In assessing the effectiveness of ultrasound machine in pregnancy, it’s essential to form the excellence between its selective use for specific indications and its routine use as a screening procedure. Basically, ultrasound has proven valuable in a very handful of specific things in that the diagnosis “remains unsure when clinical history has been ascertained and a physical examination has been performed.” Yet, considering whether the benefits outweigh the prices of using ultrasound routinely, systematic medical research has not supported routine use.
There is another downside in screening for IUGR. One of the fundamental principles of ultrasound machines screening is to screen only for conditions for that you can do something. At gift, there is no treatment for IUGR, no approach to slow up or stop the process of too-slow growth of the fetus and come back it to normal. So it is arduous to determine how screening for IUGR might be expected to enhance pregnancy outcome.
We are left with the conclusion that, with IUGR, we tend to will solely stop a little amount of it using social interventions (nutrition and substance abuse programs), are terribly inaccurate at diagnosing it, and have no treatment for it. If this can be the present state of the art, there’s no justification for clinicians using routine ultrasound during pregnancy for the management of IUGR. Its use ought to be restricted to analysis on IUGR.
That ultrasound during pregnancy can not be simply assumed to be harmless is suggested by good scientific work in Norway. By following up on youngsters at age eight or nine born of mothers who had taken part in 2 controlled trials of routine ultrasound in pregnancy, they were able to show that routine ultrasonography was related to an indication of potential neurological problems.

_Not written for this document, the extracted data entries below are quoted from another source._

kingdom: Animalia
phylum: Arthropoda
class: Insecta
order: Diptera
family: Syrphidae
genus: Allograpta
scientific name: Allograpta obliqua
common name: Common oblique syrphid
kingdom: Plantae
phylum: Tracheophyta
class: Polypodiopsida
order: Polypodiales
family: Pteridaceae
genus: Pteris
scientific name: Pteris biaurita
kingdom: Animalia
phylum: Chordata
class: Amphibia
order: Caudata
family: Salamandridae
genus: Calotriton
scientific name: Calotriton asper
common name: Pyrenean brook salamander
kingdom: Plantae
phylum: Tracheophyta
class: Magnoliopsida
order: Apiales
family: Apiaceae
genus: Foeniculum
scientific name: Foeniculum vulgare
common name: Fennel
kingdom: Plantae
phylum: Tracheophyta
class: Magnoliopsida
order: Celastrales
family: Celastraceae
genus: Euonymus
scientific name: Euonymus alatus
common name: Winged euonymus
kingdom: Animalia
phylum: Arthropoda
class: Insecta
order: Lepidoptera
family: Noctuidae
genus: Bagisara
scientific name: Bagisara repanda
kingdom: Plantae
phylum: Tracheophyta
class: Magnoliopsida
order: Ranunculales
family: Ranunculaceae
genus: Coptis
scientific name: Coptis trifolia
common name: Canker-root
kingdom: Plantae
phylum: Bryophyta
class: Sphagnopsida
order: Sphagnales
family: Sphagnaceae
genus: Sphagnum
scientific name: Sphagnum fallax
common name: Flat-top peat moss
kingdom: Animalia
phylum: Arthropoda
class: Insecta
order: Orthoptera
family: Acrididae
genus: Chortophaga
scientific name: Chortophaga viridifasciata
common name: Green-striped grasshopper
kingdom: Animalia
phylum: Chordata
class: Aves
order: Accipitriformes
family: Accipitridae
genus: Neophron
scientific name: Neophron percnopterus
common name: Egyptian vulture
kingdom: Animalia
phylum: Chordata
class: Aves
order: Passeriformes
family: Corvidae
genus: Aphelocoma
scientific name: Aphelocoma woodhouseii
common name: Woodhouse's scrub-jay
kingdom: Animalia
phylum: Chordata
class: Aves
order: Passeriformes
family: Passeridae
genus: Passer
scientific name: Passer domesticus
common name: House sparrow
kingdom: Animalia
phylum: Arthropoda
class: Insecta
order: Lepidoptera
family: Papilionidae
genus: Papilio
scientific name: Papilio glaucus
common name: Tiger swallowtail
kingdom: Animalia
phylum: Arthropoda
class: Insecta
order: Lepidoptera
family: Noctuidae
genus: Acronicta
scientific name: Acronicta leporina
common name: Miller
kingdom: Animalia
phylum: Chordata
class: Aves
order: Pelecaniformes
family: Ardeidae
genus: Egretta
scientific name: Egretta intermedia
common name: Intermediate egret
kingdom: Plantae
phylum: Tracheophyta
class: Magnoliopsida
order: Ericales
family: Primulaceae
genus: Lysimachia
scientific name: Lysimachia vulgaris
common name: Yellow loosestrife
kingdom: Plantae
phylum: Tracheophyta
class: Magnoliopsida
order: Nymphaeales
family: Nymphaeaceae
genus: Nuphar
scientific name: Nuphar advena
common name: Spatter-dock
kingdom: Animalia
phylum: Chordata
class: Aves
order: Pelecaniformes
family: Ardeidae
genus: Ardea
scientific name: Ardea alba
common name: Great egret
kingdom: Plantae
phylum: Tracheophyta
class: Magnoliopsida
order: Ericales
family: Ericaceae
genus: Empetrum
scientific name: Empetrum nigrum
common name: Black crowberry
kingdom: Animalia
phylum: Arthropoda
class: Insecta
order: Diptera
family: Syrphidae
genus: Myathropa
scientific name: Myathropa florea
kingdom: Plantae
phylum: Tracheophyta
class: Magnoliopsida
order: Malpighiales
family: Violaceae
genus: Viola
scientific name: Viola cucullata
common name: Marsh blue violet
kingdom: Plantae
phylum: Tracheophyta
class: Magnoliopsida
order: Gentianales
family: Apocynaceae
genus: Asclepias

The safety issue is created additional complicated by the problem of exposure conditions. Clearly, any bio-effects that might occur as a results of ultrasound would rely on the dose of ultrasound received by the fetus or woman. But there are no national or international standards for the output characteristics of ultrasound equipment. The result is the stunning situation described in a commentary in the British Journal of Obstetrics and Gynaecology, in that ultrasound machines in use on pregnant girls range in output power from extraordinarily high to extraordinarily low, all with equal effect.